- [Assignment]:
Your task is to set down the records below again, exactly.

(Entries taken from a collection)
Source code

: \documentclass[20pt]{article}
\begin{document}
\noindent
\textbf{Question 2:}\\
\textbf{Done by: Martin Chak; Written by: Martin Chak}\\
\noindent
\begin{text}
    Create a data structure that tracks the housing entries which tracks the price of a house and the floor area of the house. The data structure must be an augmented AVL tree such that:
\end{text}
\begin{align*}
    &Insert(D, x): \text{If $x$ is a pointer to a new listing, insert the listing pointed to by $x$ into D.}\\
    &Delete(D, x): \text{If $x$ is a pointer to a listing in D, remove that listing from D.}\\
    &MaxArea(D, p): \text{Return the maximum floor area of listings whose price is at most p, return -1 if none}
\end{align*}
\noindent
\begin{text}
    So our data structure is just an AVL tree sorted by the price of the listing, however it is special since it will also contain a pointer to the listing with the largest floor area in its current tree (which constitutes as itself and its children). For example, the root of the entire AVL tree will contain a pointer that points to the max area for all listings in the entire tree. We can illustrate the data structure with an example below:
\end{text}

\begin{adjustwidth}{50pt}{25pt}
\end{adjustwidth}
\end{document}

- [Your response]:
Source code

: \documentclass[20pt]{article}
\begin{document}
\noindent
\textbf{Question 2:}\\
\textbf{Done by: Martin Chak; Written by: Martin Chak}\\
\noindent
\begin{text}
    Create a data structure that tracks the housing entries which tracks the price of a house and the floor area of the house. The data structure must be an augmented AVL tree such that:
\end{text}
\begin{align*}
    &Insert(D, x): \text{If $x$ is a pointer to a new listing, insert the listing pointed to by $x$ into D.}\\
    &Delete(D, x): \text{If $x$ is a pointer to a listing in D, remove that listing from D.}\\
    &MaxArea(D, p): \text{Return the maximum floor area of listings whose price is at most p, return -1 if none}
\end{align*}
\noindent
\begin{text}
    So our data structure is just an AVL tree sorted by the price of the listing, however it is special since it will also contain a pointer to the listing with the largest floor area in its current tree (which constitutes as itself and its children). For example, the root of the entire AVL tree will contain a pointer that points to the max area for all listings in the entire tree. We can illustrate the data structure with an example below:
\end{text}

\begin{adjustwidth}{50pt}{25pt}
\end{adjustwidth}
\end{document}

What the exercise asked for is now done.